Dicen que “el césped siempre es más verde del otro lado de la cerca”, y parece que esta frase encaja a la perfección con la forma en que muchos en España (por lo que me toca), abordan la religión. A menudo, miramos hacia fuera con fascinación, respetando y admirando tradiciones ajenas, mientras ignoramos o incluso despreciamos lo que tenemos delante de nuestras narices. Pero, si algo tengo claro, es que no es necesario ser creyente para valorar la cultura, la historia y las tradiciones que han dado forma a nuestra sociedad. Yo mismo soy ateo, pero reconozco la importancia de la base cristiana en la identidad cultural europea. No hay que creer en Dios para admirar lo que, en su nombre, se ha construído.
Durante siglos, el cristianismo ha sido un pilar fundamental en Europa. No solo ha moldeado nuestras festividades, nuestra moral y nuestras instituciones, sino que también ha dejado un legado arquitectónico, artístico y filosófico que sigue creando admiración. Las iglesias, catedrales y monasterios que se alzan por todo el continente no son meros edificios de culto, sino monumentos que cuentan la historia de quiénes somos y de dónde venimos. Rechazar esto simplemente porque uno no cree en Dios es, en mi opinión, una visión reduccionista que nos priva de una parte esencial de nuestra identidad cultural.
Lo paradójico es que, a la vez que muchos rechazan participar en rituales cristianos en su propio país, estos mismos muestran un respeto casi reverencial cuando viajan a otros lugares como Indonesia, Tailandia o India. En redes sociales es común ver fotos de turistas españoles siguiendo rituales en sitios como Bali, maravillándose ante templos exóticos, mientras que en casa ignoran o incluso se burlan de las tradiciones cristianas que han definido a Europa durante siglos. Parece que, para muchos, lo ajeno siempre es más valioso, mientras que lo propio se considera caduco o sin importancia. Esta mentalidad de que “el césped siempre es más verde del otro lado de la cerca” revela una desconexión profunda con las raíces de uno mismo.

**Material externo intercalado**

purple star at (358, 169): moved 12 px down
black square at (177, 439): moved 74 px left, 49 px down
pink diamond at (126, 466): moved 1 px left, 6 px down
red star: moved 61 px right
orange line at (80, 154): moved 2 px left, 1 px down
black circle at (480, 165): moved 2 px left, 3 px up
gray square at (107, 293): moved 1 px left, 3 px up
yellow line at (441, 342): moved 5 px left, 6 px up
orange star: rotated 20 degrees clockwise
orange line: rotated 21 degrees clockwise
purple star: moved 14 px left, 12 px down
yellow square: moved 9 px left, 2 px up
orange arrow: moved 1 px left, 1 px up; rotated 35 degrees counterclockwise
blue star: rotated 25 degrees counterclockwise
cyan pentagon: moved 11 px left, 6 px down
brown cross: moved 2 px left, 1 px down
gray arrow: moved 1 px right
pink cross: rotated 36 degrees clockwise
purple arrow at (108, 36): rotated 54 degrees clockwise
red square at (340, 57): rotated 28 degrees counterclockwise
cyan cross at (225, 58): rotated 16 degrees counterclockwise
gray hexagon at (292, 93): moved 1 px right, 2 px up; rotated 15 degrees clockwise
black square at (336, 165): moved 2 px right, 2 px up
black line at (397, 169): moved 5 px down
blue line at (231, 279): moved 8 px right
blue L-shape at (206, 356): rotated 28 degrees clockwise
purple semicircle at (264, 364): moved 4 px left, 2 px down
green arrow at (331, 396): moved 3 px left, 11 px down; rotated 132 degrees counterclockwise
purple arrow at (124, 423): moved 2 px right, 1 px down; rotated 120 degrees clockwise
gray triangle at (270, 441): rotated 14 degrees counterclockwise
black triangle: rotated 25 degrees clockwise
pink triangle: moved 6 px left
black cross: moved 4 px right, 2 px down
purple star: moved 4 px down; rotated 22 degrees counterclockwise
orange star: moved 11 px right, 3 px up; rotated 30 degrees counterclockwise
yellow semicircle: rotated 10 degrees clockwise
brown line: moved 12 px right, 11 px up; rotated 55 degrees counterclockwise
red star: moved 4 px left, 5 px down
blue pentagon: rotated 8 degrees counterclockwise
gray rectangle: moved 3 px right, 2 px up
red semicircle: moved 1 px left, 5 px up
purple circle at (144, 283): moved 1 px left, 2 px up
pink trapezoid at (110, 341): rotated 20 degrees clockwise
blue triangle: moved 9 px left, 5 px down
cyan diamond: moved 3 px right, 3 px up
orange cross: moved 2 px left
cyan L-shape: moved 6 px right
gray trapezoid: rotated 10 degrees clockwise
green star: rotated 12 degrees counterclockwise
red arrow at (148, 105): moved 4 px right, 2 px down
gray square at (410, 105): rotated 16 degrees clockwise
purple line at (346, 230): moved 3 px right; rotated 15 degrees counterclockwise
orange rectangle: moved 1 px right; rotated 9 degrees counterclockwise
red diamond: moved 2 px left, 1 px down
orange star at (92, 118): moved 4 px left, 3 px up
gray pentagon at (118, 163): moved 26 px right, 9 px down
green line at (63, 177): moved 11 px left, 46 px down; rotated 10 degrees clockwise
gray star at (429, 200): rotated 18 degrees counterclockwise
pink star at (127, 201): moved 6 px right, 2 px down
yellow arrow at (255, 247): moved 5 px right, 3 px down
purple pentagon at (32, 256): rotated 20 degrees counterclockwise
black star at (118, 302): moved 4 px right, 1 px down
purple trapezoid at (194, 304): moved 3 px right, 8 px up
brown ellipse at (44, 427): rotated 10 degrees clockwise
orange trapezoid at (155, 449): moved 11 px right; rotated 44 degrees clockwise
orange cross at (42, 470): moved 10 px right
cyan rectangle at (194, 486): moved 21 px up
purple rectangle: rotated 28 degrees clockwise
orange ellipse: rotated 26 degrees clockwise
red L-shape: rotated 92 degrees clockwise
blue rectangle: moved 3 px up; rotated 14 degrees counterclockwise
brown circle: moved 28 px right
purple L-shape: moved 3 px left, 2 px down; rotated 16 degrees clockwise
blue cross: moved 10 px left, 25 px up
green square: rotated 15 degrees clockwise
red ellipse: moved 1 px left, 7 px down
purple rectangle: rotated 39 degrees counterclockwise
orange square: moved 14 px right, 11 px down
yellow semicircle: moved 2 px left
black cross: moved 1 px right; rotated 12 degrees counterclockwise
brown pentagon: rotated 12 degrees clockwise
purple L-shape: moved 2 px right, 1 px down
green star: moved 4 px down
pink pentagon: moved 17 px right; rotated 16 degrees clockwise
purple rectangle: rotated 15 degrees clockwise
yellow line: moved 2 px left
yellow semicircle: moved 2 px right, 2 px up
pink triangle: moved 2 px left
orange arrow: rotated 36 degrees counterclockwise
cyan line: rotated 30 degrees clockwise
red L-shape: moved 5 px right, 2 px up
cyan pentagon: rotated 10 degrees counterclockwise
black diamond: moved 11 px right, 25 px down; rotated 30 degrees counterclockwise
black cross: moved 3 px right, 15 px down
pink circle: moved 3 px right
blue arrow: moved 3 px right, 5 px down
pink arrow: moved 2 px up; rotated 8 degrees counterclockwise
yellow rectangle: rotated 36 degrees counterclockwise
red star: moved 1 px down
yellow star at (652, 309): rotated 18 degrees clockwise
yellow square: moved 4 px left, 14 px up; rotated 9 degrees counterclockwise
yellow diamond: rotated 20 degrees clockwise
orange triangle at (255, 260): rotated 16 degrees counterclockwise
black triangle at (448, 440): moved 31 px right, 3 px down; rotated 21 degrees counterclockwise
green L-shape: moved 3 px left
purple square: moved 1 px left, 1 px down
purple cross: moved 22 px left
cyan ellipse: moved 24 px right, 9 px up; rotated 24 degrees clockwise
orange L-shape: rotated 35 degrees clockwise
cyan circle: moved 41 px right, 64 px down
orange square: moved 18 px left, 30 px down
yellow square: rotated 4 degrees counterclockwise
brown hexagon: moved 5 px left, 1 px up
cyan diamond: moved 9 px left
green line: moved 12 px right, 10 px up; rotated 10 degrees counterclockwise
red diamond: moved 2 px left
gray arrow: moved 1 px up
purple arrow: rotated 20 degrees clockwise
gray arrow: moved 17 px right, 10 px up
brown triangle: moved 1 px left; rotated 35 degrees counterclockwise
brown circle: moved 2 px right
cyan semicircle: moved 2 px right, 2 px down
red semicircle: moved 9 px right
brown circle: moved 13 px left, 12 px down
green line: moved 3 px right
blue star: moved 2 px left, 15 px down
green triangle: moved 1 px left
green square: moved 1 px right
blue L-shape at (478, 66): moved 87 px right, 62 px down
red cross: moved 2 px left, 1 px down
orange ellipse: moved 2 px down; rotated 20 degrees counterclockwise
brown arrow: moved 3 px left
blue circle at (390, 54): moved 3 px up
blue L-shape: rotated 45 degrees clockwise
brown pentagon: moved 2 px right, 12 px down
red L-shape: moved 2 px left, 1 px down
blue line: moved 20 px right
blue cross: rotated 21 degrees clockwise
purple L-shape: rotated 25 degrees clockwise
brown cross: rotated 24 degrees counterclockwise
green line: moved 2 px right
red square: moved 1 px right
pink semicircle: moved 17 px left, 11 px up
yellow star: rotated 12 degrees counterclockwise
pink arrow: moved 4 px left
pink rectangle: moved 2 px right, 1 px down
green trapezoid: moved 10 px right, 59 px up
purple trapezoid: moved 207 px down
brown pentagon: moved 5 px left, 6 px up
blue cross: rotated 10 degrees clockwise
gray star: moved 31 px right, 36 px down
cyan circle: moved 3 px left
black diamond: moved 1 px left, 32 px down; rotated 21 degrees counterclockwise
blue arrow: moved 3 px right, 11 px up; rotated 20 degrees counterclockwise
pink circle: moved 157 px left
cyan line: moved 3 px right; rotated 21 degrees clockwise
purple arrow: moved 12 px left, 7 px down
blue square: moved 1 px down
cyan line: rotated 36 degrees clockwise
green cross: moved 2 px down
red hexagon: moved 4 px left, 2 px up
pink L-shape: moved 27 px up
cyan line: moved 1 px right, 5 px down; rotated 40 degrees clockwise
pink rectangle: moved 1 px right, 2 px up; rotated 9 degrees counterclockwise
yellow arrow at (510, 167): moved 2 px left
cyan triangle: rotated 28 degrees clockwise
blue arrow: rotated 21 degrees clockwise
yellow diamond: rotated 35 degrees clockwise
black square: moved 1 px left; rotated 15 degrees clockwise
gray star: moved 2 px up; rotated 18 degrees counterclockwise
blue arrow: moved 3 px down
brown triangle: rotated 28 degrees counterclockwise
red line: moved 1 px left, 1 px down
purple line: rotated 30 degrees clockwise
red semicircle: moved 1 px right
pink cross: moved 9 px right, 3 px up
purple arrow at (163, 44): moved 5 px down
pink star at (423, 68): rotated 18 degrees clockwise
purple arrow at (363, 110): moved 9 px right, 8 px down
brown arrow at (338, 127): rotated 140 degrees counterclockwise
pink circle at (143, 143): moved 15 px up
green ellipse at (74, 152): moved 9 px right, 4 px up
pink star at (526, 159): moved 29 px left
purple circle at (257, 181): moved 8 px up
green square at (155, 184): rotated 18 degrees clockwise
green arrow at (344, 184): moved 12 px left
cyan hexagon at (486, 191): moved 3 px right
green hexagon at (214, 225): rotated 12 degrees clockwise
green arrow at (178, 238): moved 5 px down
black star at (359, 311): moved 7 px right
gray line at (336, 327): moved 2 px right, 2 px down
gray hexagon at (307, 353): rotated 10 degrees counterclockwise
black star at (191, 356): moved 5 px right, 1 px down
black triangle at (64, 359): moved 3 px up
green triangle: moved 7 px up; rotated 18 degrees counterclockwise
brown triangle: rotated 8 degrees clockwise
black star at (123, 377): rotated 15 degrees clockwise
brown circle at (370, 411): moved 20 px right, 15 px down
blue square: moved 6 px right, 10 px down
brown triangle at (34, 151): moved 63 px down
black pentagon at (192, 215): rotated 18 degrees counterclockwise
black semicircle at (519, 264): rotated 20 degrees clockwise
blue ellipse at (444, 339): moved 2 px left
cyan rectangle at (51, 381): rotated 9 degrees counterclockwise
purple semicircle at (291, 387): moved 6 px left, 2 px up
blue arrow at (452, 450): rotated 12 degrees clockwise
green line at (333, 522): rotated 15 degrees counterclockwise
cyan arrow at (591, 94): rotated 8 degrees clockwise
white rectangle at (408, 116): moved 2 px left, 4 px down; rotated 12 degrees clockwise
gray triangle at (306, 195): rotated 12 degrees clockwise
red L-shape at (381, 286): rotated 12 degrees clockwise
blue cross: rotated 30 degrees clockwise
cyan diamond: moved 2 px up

Es comprensible que, debido a la historia reciente y la estrecha relación entre la Iglesia y el poder político, muchos se sientan incómodos con el cristianismo. La Iglesia ha sido vista durante mucho tiempo como una institución opresiva, ligada a regímenes autoritarios y al conservadurismo. Pero creo que es importante aprender a separar la religión de sus implicaciones políticas. Al final del día, el cristianismo no es solo una fe, es una parte integral de la cultura.
La secularización nos ha permitido avanzar como sociedad en muchos aspectos, pero también ha dejado un vacío que no podemos ignorar. No se trata de volver a la fe ni de imponer creencias, sino de reconocer el legado cultural que la religión cristiana ha dejado en Europa. Las iglesias no son solo lugares de culto, son arte, historia y cultura. Despreciarlas es despreciar nuestro propio pasado.
Personalmente, aunque no creo en Dios, siempre que entro en una iglesia reconozco su importancia. No porque sea un lugar sagrado en el sentido religioso, sino porque sé que es parte de la historia que me ha formado a mí, a mi familia y a la sociedad en la que vivo. Valoro esos espacios como parte de nuestro patrimonio común, al igual que valoro cualquier otra obra de arte o monumento histórico.
Creo que existe un reto de aprender a ver lo que tenemos delante con otros ojos. Si no lo hacemos, corremos el riesgo de dejar que ese vacío cultural sea llenado por influencias que, por muy exóticas que parezcan, no tienen la misma conexión con lo que somos. Reivindicar la base cristiana de Europa no significa adoptar una postura religiosa, sino reconocer el valor cultural y la historia que nos define. Dejemos de mirar siempre hacia el otro lado de la cerca, y empecemos a apreciar el jardín que tenemos aquí, en casa.